Monday, November 15, 2004

Proust Memory Jogger

I was remembering collecting chestnuts around the neighborhood of my alp. Peeling the fruits and cooking them into a paste. Creating a confiture so unlike anything I'd ever had in my life.

Last week in Chinatown, I bought a pound of chestnuts (they were ridiculously cheap and wonderfully fresh - almost felt like Mexican jumping beans) to see if I could remember how to make my beloved crème de marrons. I figured that, at $3.50 a pound, I could afford to take the hit if things didn't turn out as I'd planned.

The worst thing (and I'd forgotten what rotten work this was) was peeling the blessed fruits. I had to slit the shells and steam them for something like 20 minutes. Then peel the shells off with a knife, taking as much skin off as possible (bitter and stringy) and excising worms if need be. After I accomplished this task, I put the nut meats into a pot with a couple cups of water.
After cooking till the material was soft, I ran it all through a food mill to get rid of the bits of skin I missed.

To this stuff, I added enough water to make roughly four cups of paste. To this, I added 3/4 cups of brown sugar for every cup of paste, brought everything to a boil, then simmered it for 45-50 minutes. When done cooking, I put the paste into clean, sterile jars, capped them, then processed in a boiling water bath for roughly 1/2 hour (hopefully enough time).
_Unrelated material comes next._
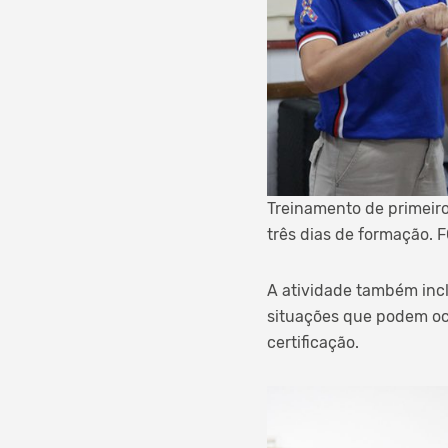
Treinamento de primeir
três dias de formação.
A atividade também incl
situações que podem oco
certificação.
I got roughly six cups of paste out of this. Not bad, since, expensive as chestnuts are fresh, the paste or sweetened comfiture is extortionate here. I think that my homemade stuff tastes a fair bit better, too. Just more artisanal looking, as it's not as smooth and is a lot darker than the 'industrial' chestnut paste. Will I make it again? Probably. It's delicious on bread, crackers, plain cookies, ice cream (as in 'coup Mont Blanc' - vanilla ice cream with chestnut paste and whipped cream.) I might try a bit of vanilla in it next time, too - if my vanilla's good enough for it.

I also made two loaves of the standard Fanny Farmer yeasted oatmeal bread.

Yes, the house smelled delicious, and I really enjoyed the kitchen activity. Unfortunately, like so many other of my more fulfilling pastimes, this one seems to have fallen by the wayside.